USD Falls as Default Approaches

One might think that it is a Forex conspiracy revealed as the USD falls as default approaches on United States sovereign debt. There is a stated reason for House of Representatives blocking a new budget and threatening to let the United States default on its sovereign debts. It is allegedly all about Obama Care, the health insurance program intended to guarantee health insurance coverage to all Americans. The stated complaint is that everyone will have to sign up and pay for some sort of health insurance. Because a small group of politicians do not like the law they are apparently willing to wreck the Federal Government rather than let a law that was passed by both houses of Congress and signed by the President take effect. Well, here is a Forex alert. There could well be more than meets the eye to all of this. Is this really a Forex Conspiracy? We could not conceive of a better plot for a Cold War spy novel by the recently deceased Tom Clancy. . .  Hidden behind a lot of political posturing is a plot to bring down the US dollar, the international currency trading system, and international commerce. . .

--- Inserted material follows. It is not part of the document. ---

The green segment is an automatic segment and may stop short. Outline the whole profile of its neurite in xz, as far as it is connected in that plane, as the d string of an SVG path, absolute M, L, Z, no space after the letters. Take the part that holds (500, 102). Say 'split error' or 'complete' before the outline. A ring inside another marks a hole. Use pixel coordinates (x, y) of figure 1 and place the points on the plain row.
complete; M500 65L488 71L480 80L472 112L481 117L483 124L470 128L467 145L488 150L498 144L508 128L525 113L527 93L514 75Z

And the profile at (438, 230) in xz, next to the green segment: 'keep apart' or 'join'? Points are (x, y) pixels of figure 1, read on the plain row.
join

Trading as USD Falls as Default Approaches

As Forex traders are aware the USD dollar has slid a bit on fears that Congress will not come to an agreement on a budget not to mention raise the debt ceiling. While some may consult their favorite FX Conspiracy Theory others will simply short the USD against the YEN, GBP, EUR, CAD, CHF, or AUD. Trading Forex options may be a better idea as the current dilemma may simply be political grandstanding after all. It is no matter whether this is politics as usual, or a deeper Forex conspiracy. A trader can buy puts or calls on the USD and limit his risk to the cost of the options contract. A call contract gives the purchaser the right to buy dollars with the currency of his choice but confers no obligation to do so. A put contract gives the buyer the right to sell dollars for another currency but confers no obligation to do so. In each case the trader will only execute his options contract if doing so is profitable. And, he can also simply exit his contract by making the opposite trade and never buy or sell USD.

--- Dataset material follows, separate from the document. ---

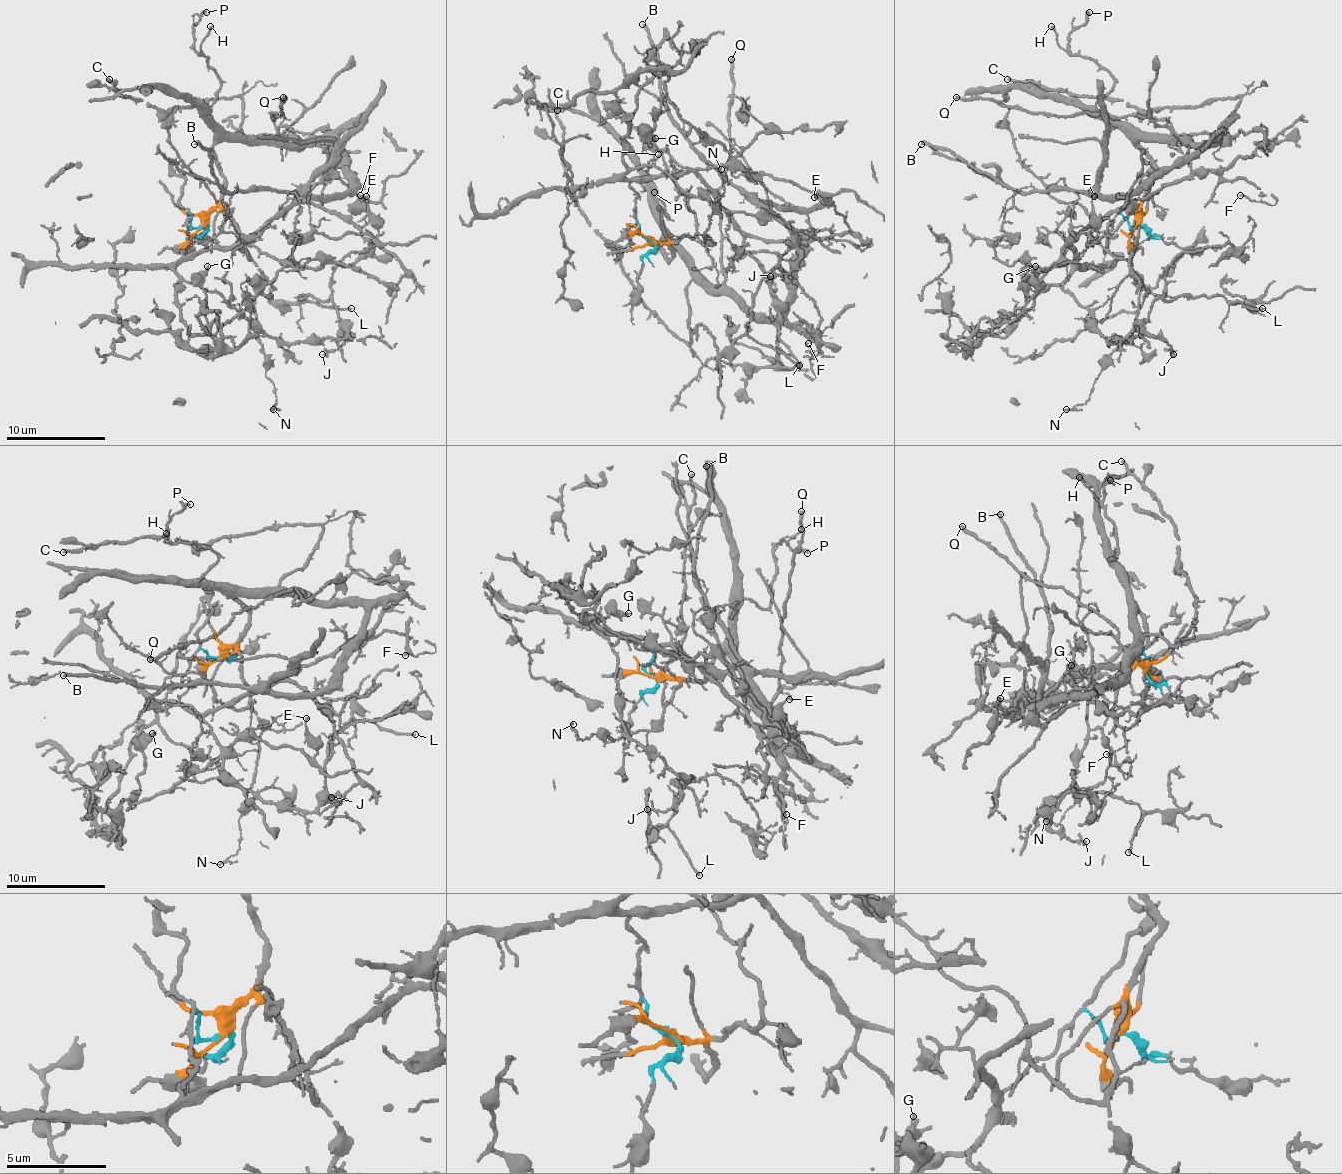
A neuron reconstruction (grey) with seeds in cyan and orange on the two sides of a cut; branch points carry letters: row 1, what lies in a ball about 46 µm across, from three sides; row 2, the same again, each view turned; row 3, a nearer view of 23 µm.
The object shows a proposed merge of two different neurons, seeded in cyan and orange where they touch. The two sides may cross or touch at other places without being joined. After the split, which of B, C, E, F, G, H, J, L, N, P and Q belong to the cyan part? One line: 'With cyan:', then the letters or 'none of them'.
With cyan: E, F, G, J, L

Selling Options when the USD Falls a Default Approaches

We often mention on these pages that those who write options contracts i.e. sell them commonly make more money than buyers. And we always note that only traders with deep pockets engage solely in selling options contracts. This seems to be especially important now that the United States government is looking at a first time default on its national debt. From our viewpoint it seems difficult to believe that the hatred of a few politicians could be so intense that you would risk harming the nation while pursuing a single political issue that could always be addressed later. Where are you Tom Clancy when we need someone to write a Forex Conspiracy thriller with Ben Affleck in the in the starring role in the subsequent movie. And, on a serious note, do your own fundamental analysis and if you do not understand what is happening and what you could do about it, do not risk your money and watch events unfold.